## Data below
*-*-*
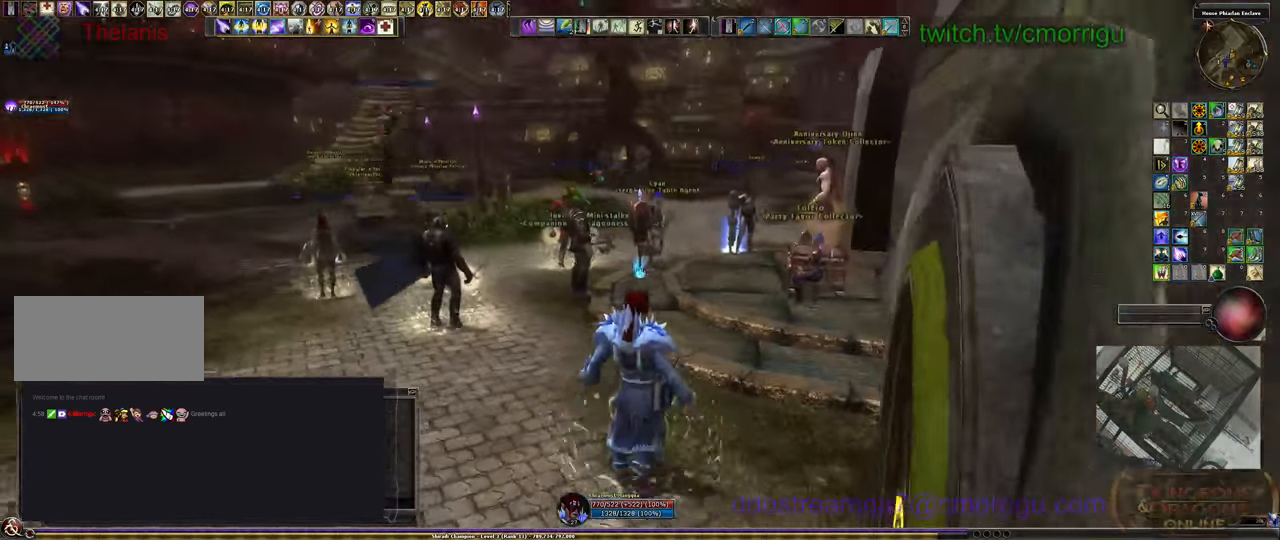
{"keys": [], "events": [[100, "a", "up"], [266, "w", "up"]]}
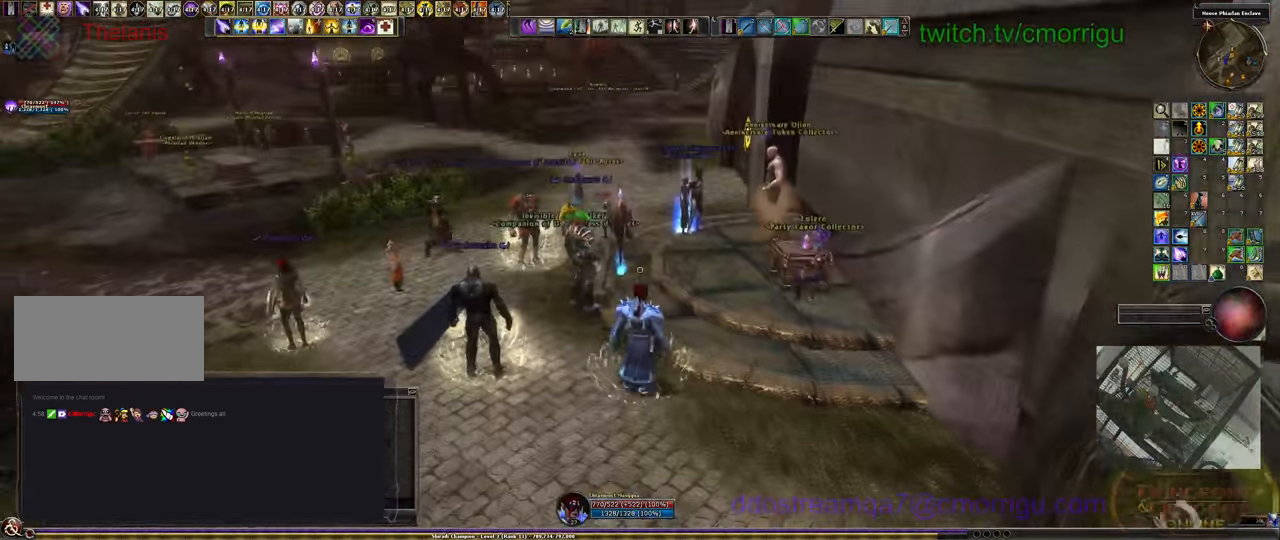
{"keys": ["a", "w"], "events": [[66, "a", "down"], [233, "w", "down"]]}
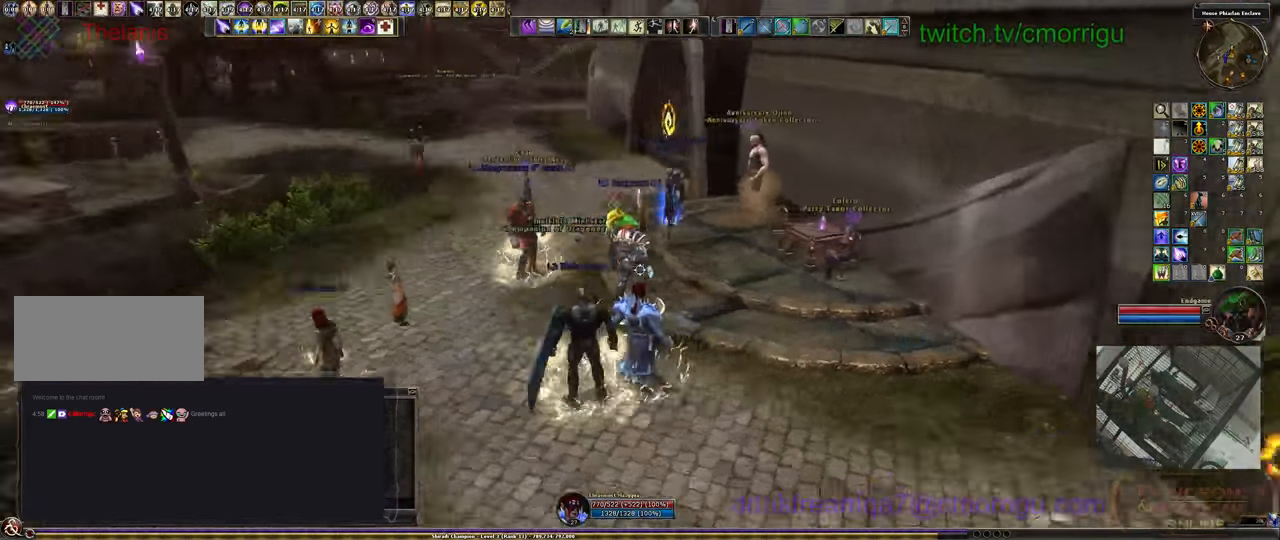
{"keys": [], "events": [[233, "a", "up"], [233, "w", "up"]]}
*-*-*
## Work order
Copy out the material above exactly; the images stay out.

## Answer section
{"keys": [], "events": [[100, "a", "up"], [266, "w", "up"]]}
{"keys": ["a", "w"], "events": [[66, "a", "down"], [233, "w", "down"]]}
{"keys": [], "events": [[233, "a", "up"], [233, "w", "up"]]}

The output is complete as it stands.